The brand has also played a massive role in raising the expectations of consumers regarding what we should expect out of an affordable watch by making use of the same Swiss factories and parts as the big brands but charging multitudes less for the final product.
I’m a big CW fan. I’ve owned a Trident and plan on owning a Twelve after reviewing one last year (the steel version on the rubber strap currently ranks as our top watch under $1,000). I, like most fans of the brand, have come to expect unmatched value for money from the brand. That’s why I’m so torn about the newest watch from Christopher Ward, the Twelve X, which is priced just shy of $5,000. That price is moving past Longines and entering Tudor territory. But is it worth it?

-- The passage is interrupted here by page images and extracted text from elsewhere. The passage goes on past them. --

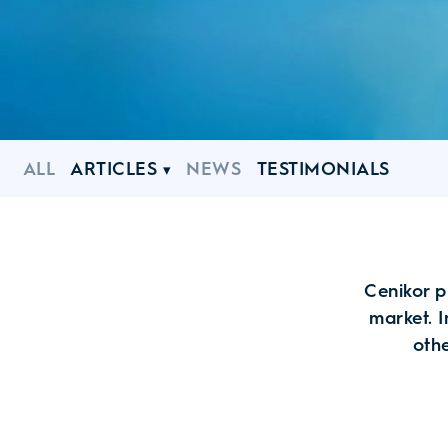
ALL
ARTICLES
NEWS
TESTIMONIALS
Cenikor p
market. I
othe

Christopher Ward The Twelve X
Specs
Case Size | 41mm |
Movement | Christopher Ward Cal. SH21 automatic |
Water Resistance | 100m |
The Twelve X Is Expensive But Impressive
I think it’s important to look at what exactly the Twelve X is offering before getting into whether or not I think it’s overpriced. In the simplest terms, it’s a version of Christopher Ward’s integrated bracelet sports watch, The Twelve, that’s powered by a skeletonized version of the brand’s in-house Calibre SH21 automatic movement.
Christopher Ward debuted the movement 10 years ago and has used it sparingly since, probably due to its cost, but it remains an impressive movement. It has two mainspring barrels, enabling a full five days of power reserve, it’s COSC-certified as a chronometer and many of its parts — including the bridges — are machined in-house.